■ **WHAT TO DO**
Update the material below by replacing "Росія" with "РФ" wherever it occurs and leaving everything else unchanged. Leave the pictures out of your answer.
..............................
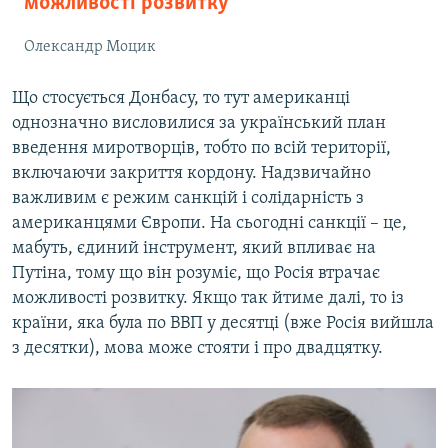
можливості розвитку
Олександр Моцик
Що стосується Донбасу, то тут американці
однозначно висловилися за український план
введення миротворців, тобто по всій території,
включаючи закриття кордону. Надзвичайно
важливим є режим санкцій і солідарність з
американцями Європи. На сьогодні санкції – це,
мабуть, єдиний інструмент, який впливає на
Путіна, тому що він розуміє, що Росія втрачає
можливості розвитку. Якщо так йтиме далі, то із
країни, яка була по ВВП у десятці (вже Росія вийшла
з десятки), мова може стояти і про двадцятку.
..............................
■ **RESULT BELOW**
можливості розвитку
Олександр Моцик
Що стосується Донбасу, то тут американці
однозначно висловилися за український план
введення миротворців, тобто по всій території,
включаючи закриття кордону. Надзвичайно
важливим є режим санкцій і солідарність з
американцями Європи. На сьогодні санкції – це,
мабуть, єдиний інструмент, який впливає на
Путіна, тому що він розуміє, що РФ втрачає
можливості розвитку. Якщо так йтиме далі, то із
країни, яка була по ВВП у десятці (вже РФ вийшла
з десятки), мова може стояти і про двадцятку.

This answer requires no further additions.